When Traditional RAG Might Be Better:

  • Highly specialized domain: Medical/legal jargon requiring custom embeddings
  • Hybrid search needs: Combining semantic + keyword + metadata complex filters
  • Sub-second latency: Vector DBs on dedicated hardware are faster
  • 100+ GB corpus: File Search has 20 GB/store limit
  • Custom re-ranking: Need business-logic-driven result ordering

Simple Alternatives to Consider:

  1. SQLite Full-Text Search: For < 10K documents, FTS5 is fast and free
  2. Elasticsearch: If you already run it, adding semantic search is straightforward
  3. PostgreSQL pgvector: If your data is in Postgres, pgvector is convenient

Bottom Line: File Search is the simplest option for 80% of RAG use cases. Use alternatives when you need specific advanced features or have existing infrastructure.

Business Impact

For a mid-sized company (500-1000 employees):

  • Time Saved: 45 minutes → 30 seconds per policy query
  • HR Efficiency: 4-6 hours/day freed up for strategic work
  • Employee Satisfaction: Instant, accurate policy answers
  • Compliance: Complete audit trail for governance
  • ROI: 1,250%-3,000% in year one

Real-world result: This is not a toy demo.
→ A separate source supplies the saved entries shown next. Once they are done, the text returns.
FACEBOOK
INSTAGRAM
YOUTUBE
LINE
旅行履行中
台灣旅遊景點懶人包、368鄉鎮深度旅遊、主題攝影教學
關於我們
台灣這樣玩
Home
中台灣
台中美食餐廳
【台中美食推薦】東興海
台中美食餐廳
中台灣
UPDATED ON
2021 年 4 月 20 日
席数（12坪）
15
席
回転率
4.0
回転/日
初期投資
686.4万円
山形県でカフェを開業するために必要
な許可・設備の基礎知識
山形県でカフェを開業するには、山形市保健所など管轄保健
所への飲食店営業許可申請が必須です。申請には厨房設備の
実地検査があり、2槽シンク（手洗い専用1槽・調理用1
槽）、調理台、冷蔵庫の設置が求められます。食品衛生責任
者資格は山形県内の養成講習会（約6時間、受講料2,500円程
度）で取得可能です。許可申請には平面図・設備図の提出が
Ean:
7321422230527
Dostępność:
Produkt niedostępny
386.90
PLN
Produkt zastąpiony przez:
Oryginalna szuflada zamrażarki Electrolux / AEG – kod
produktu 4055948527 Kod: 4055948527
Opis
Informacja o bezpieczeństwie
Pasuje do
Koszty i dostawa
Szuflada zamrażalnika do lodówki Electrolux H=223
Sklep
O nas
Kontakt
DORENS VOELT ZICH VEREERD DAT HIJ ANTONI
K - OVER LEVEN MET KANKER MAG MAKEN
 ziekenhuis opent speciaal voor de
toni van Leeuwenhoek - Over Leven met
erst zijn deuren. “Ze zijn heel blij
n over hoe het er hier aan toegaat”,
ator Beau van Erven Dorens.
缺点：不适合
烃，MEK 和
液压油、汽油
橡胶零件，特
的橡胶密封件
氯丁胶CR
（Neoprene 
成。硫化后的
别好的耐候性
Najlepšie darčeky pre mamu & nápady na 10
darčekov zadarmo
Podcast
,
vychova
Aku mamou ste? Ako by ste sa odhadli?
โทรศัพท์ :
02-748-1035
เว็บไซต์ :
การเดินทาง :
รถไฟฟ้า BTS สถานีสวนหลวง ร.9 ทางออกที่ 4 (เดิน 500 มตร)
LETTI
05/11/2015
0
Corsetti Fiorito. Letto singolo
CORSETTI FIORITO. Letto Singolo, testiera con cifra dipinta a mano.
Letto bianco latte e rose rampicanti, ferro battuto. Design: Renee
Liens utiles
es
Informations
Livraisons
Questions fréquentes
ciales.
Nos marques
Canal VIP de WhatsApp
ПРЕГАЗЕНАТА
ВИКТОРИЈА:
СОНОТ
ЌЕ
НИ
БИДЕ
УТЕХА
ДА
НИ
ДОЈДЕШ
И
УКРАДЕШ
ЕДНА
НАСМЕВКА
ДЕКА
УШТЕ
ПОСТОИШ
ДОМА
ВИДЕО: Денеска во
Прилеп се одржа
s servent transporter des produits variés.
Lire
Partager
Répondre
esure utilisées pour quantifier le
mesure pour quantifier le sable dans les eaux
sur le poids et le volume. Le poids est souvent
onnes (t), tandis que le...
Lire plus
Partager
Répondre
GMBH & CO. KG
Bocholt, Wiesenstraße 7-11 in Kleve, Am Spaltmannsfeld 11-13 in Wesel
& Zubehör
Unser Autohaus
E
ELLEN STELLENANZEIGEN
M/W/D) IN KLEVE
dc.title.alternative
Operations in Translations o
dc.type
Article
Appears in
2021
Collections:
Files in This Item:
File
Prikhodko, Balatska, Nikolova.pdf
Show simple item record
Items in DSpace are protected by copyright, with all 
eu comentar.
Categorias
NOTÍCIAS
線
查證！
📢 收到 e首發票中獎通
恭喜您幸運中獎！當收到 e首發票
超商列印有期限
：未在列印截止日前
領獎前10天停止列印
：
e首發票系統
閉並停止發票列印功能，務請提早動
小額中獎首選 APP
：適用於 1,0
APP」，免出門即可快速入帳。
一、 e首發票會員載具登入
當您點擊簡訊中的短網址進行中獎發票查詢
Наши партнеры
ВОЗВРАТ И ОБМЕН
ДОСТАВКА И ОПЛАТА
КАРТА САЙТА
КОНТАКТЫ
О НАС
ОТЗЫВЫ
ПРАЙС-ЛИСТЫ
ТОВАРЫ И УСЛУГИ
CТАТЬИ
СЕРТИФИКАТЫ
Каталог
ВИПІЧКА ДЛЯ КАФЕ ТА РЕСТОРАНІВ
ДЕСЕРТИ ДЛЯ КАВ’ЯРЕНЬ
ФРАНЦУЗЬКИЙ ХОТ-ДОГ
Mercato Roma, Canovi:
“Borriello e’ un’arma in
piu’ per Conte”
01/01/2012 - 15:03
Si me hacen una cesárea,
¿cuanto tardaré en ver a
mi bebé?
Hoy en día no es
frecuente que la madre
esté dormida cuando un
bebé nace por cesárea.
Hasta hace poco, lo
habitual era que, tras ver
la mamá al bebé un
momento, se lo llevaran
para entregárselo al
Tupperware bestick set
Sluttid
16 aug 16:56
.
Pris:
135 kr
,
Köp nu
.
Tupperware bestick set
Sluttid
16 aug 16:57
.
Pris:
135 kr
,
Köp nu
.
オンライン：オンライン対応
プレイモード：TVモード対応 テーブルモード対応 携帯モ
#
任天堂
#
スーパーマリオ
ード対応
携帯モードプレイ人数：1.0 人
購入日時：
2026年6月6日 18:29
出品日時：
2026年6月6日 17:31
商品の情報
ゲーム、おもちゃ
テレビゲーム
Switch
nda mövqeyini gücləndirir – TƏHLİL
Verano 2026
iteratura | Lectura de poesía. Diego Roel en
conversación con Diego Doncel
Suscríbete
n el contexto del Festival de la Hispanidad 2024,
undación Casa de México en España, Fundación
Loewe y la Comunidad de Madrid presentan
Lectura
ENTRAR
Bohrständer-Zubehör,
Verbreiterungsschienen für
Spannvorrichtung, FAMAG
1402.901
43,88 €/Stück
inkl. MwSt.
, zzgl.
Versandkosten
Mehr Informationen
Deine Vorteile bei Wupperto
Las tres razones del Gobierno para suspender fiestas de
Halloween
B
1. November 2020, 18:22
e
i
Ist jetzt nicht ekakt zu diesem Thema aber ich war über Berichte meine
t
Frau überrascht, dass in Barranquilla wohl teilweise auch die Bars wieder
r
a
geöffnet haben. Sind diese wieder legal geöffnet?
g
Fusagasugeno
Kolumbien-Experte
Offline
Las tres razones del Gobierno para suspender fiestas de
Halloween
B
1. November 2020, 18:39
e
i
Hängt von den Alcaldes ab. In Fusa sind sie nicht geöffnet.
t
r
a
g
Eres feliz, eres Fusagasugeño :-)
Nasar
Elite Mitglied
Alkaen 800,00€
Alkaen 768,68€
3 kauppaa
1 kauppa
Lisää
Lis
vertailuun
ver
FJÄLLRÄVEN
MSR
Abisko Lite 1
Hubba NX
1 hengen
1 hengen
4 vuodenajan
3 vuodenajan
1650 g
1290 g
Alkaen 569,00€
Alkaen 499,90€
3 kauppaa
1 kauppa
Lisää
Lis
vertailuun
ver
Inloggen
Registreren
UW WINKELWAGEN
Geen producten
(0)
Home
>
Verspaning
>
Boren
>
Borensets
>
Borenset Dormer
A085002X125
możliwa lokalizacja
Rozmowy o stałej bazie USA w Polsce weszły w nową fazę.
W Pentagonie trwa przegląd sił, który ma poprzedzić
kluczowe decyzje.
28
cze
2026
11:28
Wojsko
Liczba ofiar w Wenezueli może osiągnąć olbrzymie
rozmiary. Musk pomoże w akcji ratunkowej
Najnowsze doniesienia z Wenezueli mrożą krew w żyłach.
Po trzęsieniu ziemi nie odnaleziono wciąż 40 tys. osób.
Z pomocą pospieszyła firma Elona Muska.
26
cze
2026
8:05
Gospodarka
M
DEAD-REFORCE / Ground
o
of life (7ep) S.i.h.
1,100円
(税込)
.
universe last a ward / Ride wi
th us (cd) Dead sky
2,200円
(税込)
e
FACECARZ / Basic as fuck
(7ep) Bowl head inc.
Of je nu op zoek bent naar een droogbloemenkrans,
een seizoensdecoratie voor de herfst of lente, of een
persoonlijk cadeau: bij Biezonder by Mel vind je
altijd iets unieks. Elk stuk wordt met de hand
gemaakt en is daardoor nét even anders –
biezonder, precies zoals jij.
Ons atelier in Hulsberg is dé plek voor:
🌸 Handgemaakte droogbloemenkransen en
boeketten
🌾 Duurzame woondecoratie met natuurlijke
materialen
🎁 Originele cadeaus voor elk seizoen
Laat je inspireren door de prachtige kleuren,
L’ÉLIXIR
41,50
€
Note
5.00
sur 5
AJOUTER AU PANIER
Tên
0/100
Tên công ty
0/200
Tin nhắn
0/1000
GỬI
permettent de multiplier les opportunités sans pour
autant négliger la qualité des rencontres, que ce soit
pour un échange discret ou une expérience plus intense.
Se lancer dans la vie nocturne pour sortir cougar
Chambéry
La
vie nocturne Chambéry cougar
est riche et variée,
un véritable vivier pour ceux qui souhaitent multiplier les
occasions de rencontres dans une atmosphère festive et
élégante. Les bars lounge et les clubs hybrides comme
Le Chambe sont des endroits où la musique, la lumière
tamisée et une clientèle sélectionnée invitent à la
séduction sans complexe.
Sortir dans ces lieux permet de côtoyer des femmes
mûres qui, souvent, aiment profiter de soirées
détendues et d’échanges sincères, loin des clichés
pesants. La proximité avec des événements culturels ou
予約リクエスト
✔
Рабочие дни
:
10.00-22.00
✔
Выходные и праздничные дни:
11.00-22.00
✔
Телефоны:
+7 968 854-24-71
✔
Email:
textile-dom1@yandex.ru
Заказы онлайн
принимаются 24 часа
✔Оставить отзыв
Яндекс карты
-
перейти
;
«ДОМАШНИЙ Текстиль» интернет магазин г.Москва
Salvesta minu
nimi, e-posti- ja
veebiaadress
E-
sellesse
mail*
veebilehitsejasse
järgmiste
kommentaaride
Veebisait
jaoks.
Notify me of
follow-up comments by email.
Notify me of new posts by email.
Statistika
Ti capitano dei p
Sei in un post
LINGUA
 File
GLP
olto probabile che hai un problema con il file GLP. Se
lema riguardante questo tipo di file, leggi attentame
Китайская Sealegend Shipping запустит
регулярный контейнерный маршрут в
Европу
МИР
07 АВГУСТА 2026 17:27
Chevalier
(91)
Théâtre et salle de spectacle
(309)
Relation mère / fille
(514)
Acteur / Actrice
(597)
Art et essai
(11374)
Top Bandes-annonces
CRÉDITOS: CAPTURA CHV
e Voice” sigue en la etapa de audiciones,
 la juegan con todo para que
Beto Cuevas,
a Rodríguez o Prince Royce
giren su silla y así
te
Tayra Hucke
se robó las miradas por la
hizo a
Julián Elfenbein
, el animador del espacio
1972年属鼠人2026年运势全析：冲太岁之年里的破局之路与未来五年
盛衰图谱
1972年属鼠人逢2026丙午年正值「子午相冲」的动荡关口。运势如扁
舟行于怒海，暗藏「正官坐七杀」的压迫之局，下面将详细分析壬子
This architecture powers production compliance systems saving companies $100K+ annually.


Next Steps

  1. Try it now: Follow the Quick Start (5 minutes)
  2. Explore demos: Run make demo to see all features
  3. Read the code: Check tutorial_implementation/tutorial37/
  4. Customize: Adapt sample policies to your organization
  5. Deploy: Use make deploy-cloud-run for production
  6. Scale: Add more stores and policies as needed

Additional Resources


Summary

Tutorial 37 teaches you to build a production-starter RAG system using Gemini's native File Search:

Simpler: 3 API calls vs complex vector DB setup
Lower Cost: $2.5K-3.5K vs $4K-6K implementation
Faster: 1-2 days vs 1-2 weeks setup
Powerful: Automatic citations, semantic search, multi-store support
Solid Foundation: Clean code, error handling, audit trails, extensible design

Realistic business value: $9K-$12K annual savings, 165-270% ROI, 3-5 month payback.

File Search gives you simpler, cheaper RAG (~3-5x cost reduction vs traditional vector databases). No vector database operations, automatic citation extraction, and Google-managed infrastructure.

What you learn: Core File Search integration, document organization, metadata filtering, and a solid foundation to extend with production features (retry logic, monitoring, rate limiting).